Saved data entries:
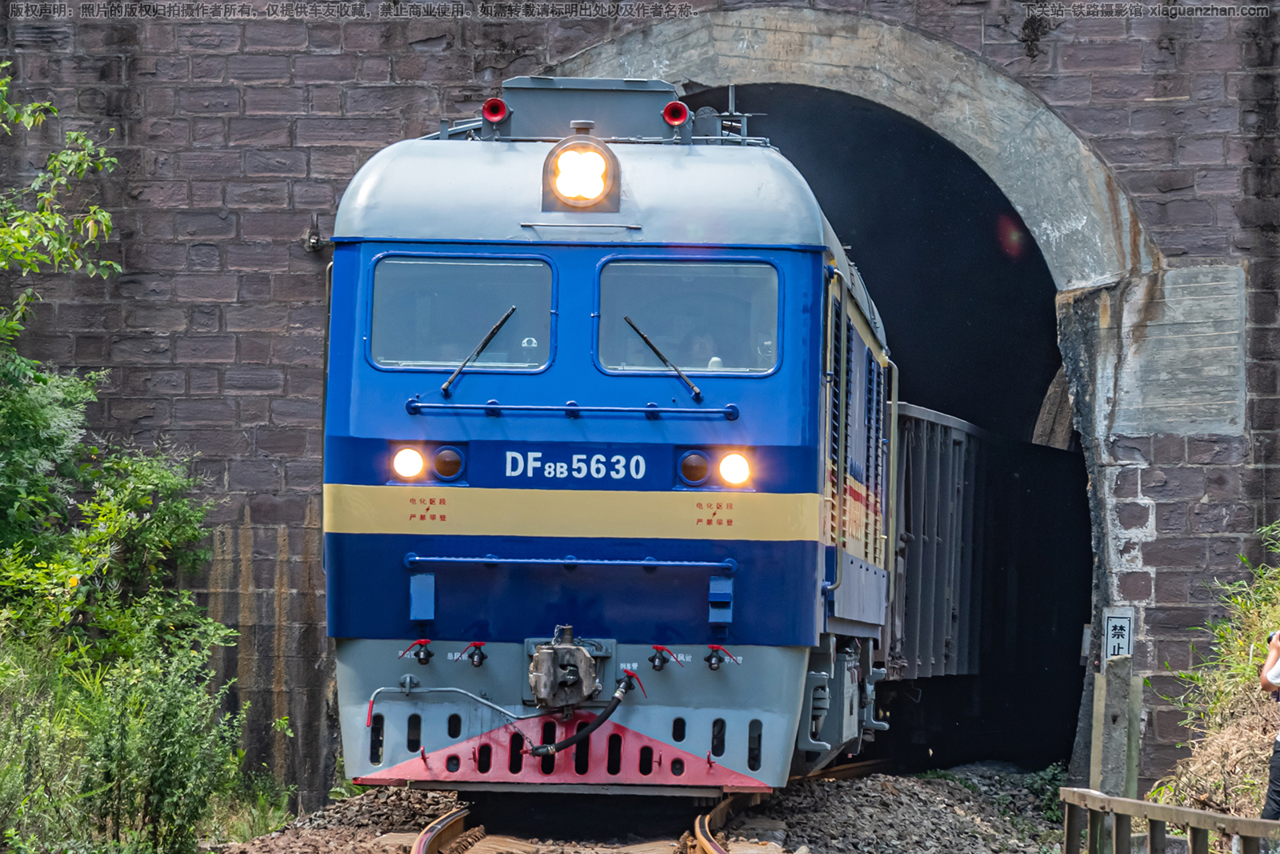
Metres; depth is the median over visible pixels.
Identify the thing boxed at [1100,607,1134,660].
sign
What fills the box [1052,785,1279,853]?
wooden railing
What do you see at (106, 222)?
tree
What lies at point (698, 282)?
windshield
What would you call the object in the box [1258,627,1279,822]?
person
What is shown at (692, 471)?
headlight
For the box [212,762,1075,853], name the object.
gravel bed
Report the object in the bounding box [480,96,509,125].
horn
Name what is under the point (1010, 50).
brick wall
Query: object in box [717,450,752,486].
headlight
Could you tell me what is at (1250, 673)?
shrub
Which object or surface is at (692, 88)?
tunnel
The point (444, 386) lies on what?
windshield wiper
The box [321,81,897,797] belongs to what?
locomotive
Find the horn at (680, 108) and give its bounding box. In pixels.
[660,100,690,127]
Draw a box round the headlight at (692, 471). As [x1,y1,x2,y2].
[677,449,708,485]
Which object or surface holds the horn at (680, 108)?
attached to the locomotive
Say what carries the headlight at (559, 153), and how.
attached to the locomotive
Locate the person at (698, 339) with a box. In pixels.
[678,328,723,370]
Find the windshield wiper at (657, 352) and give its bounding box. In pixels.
[620,314,704,399]
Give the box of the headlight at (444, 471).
[432,445,463,479]
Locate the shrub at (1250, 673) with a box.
[1148,521,1279,819]
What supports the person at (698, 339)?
in the locomotive
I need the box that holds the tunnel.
[527,16,1140,783]
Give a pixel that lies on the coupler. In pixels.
(539, 675)
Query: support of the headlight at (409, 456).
attached to the locomotive
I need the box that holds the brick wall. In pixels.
[0,0,1279,803]
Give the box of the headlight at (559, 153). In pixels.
[541,130,621,213]
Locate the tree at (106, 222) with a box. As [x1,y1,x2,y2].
[0,66,123,352]
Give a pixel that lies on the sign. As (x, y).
(1123, 650)
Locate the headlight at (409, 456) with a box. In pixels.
[391,445,424,479]
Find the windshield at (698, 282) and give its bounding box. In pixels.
[591,257,785,377]
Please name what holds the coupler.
attached to the locomotive
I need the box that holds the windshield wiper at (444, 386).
[439,305,519,394]
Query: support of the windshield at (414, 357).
in the locomotive
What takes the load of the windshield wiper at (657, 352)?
attached to the locomotive
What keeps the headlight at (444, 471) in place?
attached to the locomotive
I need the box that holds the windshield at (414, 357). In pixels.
[366,254,559,370]
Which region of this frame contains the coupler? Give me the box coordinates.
[524,625,610,711]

**EXERCISE:**
Make a word-for-word copy of the records above, excluding all pictures.

**EXERCISE RESPONSE:**
Metres; depth is the median over visible pixels.
Identify the thing boxed at [1100,607,1134,660].
sign
What fills the box [1052,785,1279,853]?
wooden railing
What do you see at (106, 222)?
tree
What lies at point (698, 282)?
windshield
What would you call the object in the box [1258,627,1279,822]?
person
What is shown at (692, 471)?
headlight
For the box [212,762,1075,853], name the object.
gravel bed
Report the object in the bounding box [480,96,509,125].
horn
Name what is under the point (1010, 50).
brick wall
Query: object in box [717,450,752,486].
headlight
Could you tell me what is at (1250, 673)?
shrub
Which object or surface is at (692, 88)?
tunnel
The point (444, 386) lies on what?
windshield wiper
The box [321,81,897,797] belongs to what?
locomotive
Find the horn at (680, 108) and give its bounding box. In pixels.
[660,100,690,127]
Draw a box round the headlight at (692, 471). As [x1,y1,x2,y2].
[677,449,708,485]
Which object or surface holds the horn at (680, 108)?
attached to the locomotive
Say what carries the headlight at (559, 153), and how.
attached to the locomotive
Locate the person at (698, 339) with a box. In pixels.
[678,328,723,370]
Find the windshield wiper at (657, 352) and give its bounding box. In pixels.
[620,314,704,399]
Give the box of the headlight at (444, 471).
[432,445,463,479]
Locate the shrub at (1250, 673) with a box.
[1148,521,1279,819]
What supports the person at (698, 339)?
in the locomotive
I need the box that holds the tunnel.
[527,16,1140,783]
Give a pixel that lies on the coupler. In pixels.
(539, 675)
Query: support of the headlight at (409, 456).
attached to the locomotive
I need the box that holds the brick wall. In pixels.
[0,0,1279,803]
Give the box of the headlight at (559, 153). In pixels.
[541,130,621,213]
Locate the tree at (106, 222) with a box. As [x1,y1,x2,y2].
[0,66,123,352]
Give a pixel that lies on the sign. As (x, y).
(1123, 650)
Locate the headlight at (409, 456) with a box. In pixels.
[391,445,424,479]
Find the windshield at (698, 282) and give its bounding box. In pixels.
[591,257,785,377]
Please name what holds the coupler.
attached to the locomotive
I need the box that holds the windshield wiper at (444, 386).
[439,305,519,394]
Query: support of the windshield at (414, 357).
in the locomotive
What takes the load of the windshield wiper at (657, 352)?
attached to the locomotive
What keeps the headlight at (444, 471) in place?
attached to the locomotive
I need the box that holds the windshield at (414, 357). In pixels.
[366,254,559,370]
Which region of this frame contains the coupler? Give me the box coordinates.
[524,625,610,711]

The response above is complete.